TASK » From the forum post below, list the players ChipButty names as the most he would be willing to give up to get Granger.

Good point on the salary cap. Stuckey was never a part of my plan for next year. Letting him walk does make the plan slightly less realistic, but it's something I'd be willing to do to free up the extra $4.5M.

Re: ChipButty's Realistically Tasty Offseason Plan

Posted: Wed May 15, 2013 7:31 pm
by ChipButty
Spider156 wrote:I think you have the right idea. But since we would be drafting shabaaz, I think we should trade for Granger instead. I think it would be cheaper and it would make our team more rounded.

Jack/Knight
Shabaaz/Stuckey/English
Granger/singler/Middleton
Monroe/CV/Jerebko
Drummond/Kaman/Kravtsov

I don't care whether it's Calderon or Jack though. Jack is a good option too though.


I did consider Granger, but I have no idea what type of contribution he can be expected to make next year. Obviously he thought he was going to play this year and it didn't go to plan. I think you'd have to give up an asset (probably this years draft pick) to get him. The most I'd be willing to give up, given his recurring Knee problems are second round picks and guys like Singler, Stuckey and JJ.

[Saved entries]
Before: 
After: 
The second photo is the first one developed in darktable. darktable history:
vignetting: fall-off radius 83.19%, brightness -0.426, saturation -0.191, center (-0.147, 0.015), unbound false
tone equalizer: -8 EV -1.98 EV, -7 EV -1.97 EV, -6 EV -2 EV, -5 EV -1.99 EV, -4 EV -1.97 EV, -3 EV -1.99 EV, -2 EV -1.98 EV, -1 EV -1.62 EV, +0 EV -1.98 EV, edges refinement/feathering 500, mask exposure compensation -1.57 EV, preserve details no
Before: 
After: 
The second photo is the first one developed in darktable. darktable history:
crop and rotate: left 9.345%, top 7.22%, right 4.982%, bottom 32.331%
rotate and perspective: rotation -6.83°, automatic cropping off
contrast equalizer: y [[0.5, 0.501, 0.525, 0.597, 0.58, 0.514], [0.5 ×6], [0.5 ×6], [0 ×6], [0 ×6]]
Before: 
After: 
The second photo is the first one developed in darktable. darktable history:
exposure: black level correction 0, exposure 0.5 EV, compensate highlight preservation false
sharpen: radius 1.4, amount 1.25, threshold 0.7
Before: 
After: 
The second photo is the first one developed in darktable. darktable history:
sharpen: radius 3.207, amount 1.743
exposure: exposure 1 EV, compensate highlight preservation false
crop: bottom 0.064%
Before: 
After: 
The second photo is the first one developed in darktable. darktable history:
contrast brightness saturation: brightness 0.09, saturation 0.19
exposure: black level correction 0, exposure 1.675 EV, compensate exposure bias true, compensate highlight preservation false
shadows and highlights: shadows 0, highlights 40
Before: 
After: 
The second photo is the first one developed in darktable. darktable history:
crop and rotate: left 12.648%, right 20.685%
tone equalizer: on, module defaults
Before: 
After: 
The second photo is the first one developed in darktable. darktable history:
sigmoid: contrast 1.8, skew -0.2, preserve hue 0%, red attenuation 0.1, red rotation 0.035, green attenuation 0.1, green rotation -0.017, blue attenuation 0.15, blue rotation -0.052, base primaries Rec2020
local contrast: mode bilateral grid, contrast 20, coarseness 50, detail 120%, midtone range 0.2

WRITTEN RESPONSE » Singler, Stuckey, JJ